start MATERIAL FOR THIS TASK
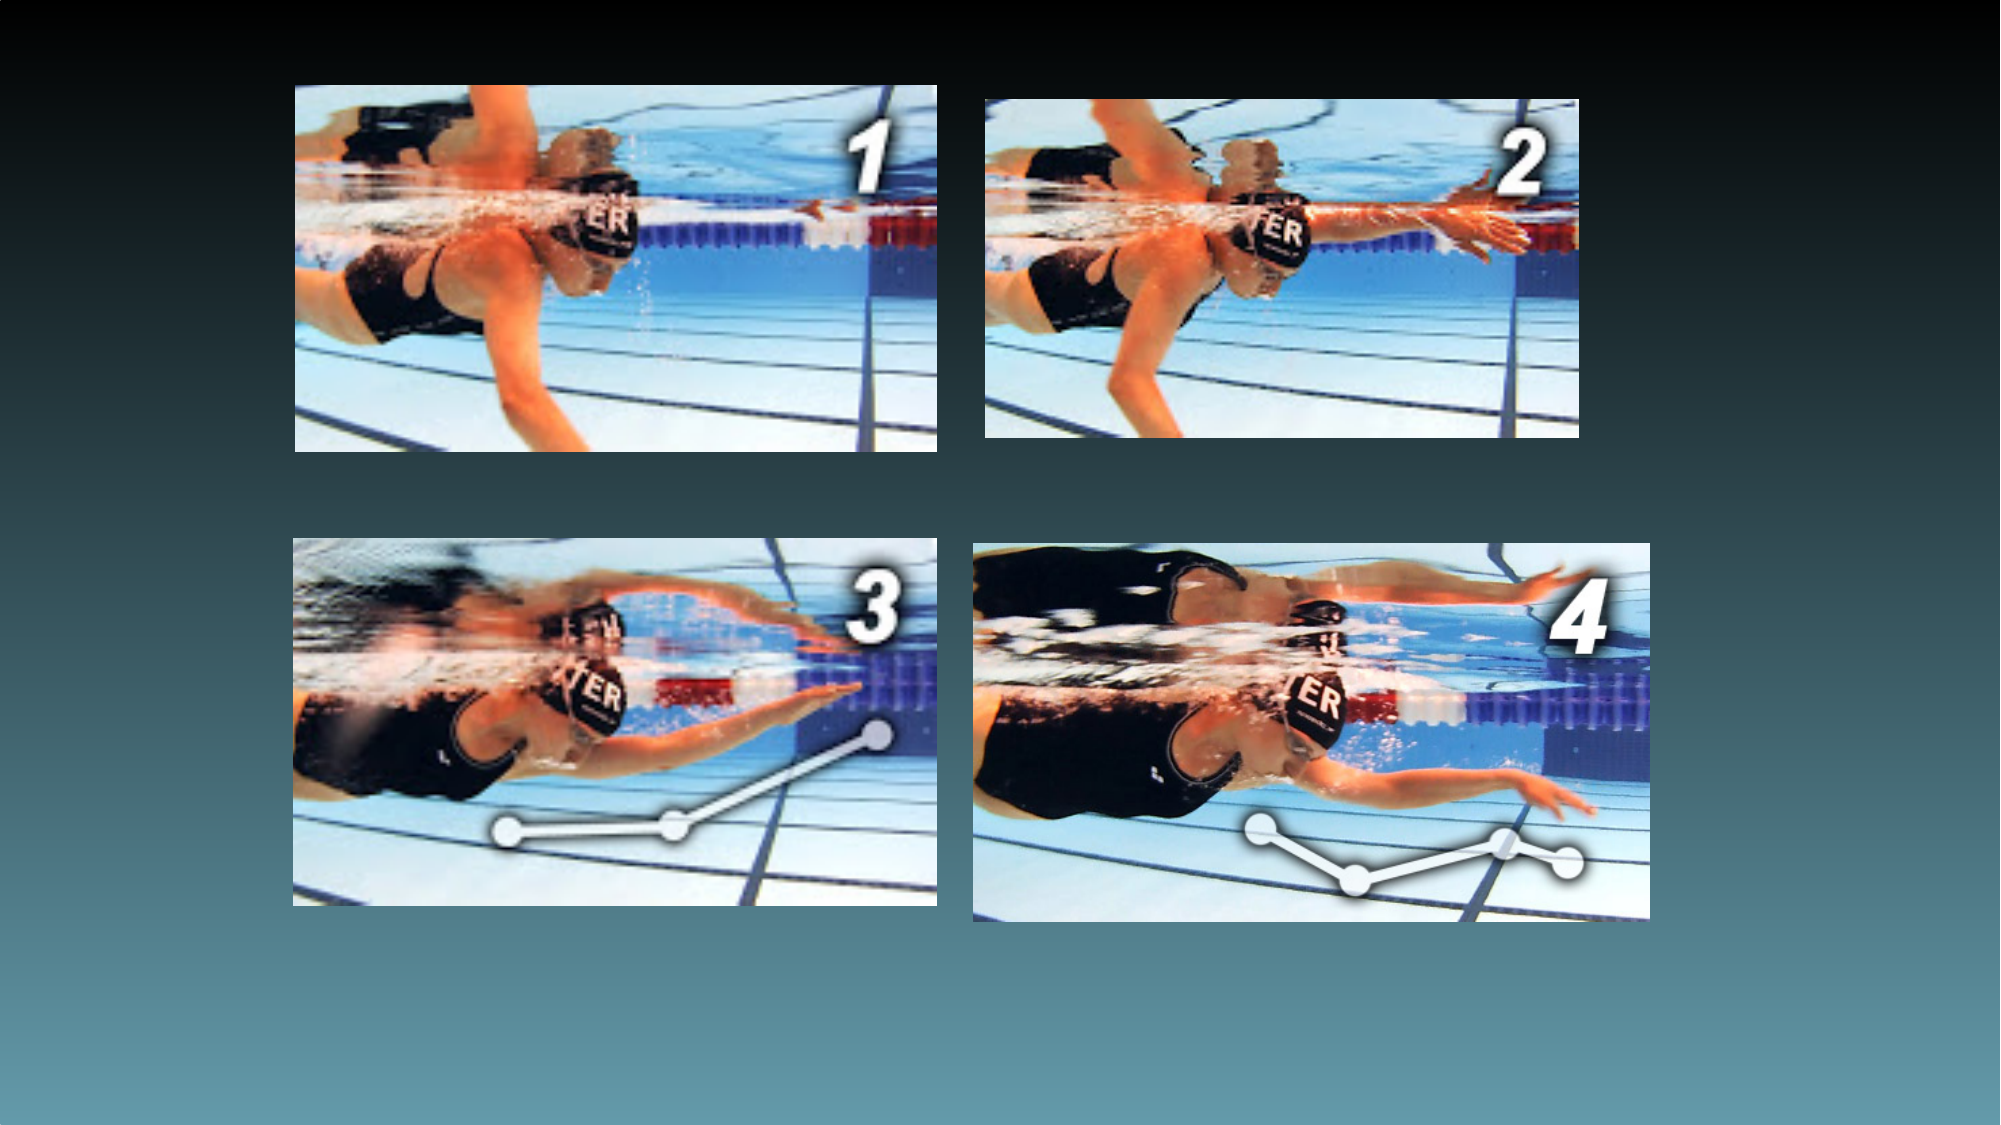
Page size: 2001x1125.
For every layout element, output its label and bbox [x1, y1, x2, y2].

picture [985, 99, 1579, 438]
picture [973, 543, 1650, 922]
picture [295, 85, 937, 452]
picture [293, 538, 937, 906]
end MATERIAL FOR THIS TASK
▶ _WHAT YOU SHOULD DO_: Copy out every line of the items above word for word, leaving out the pictures.

▶ _OUTPUT_:
Page size: 2001x1125.
For every layout element, output its label and bbox [x1, y1, x2, y2].

picture [985, 99, 1579, 438]
picture [973, 543, 1650, 922]
picture [295, 85, 937, 452]
picture [293, 538, 937, 906]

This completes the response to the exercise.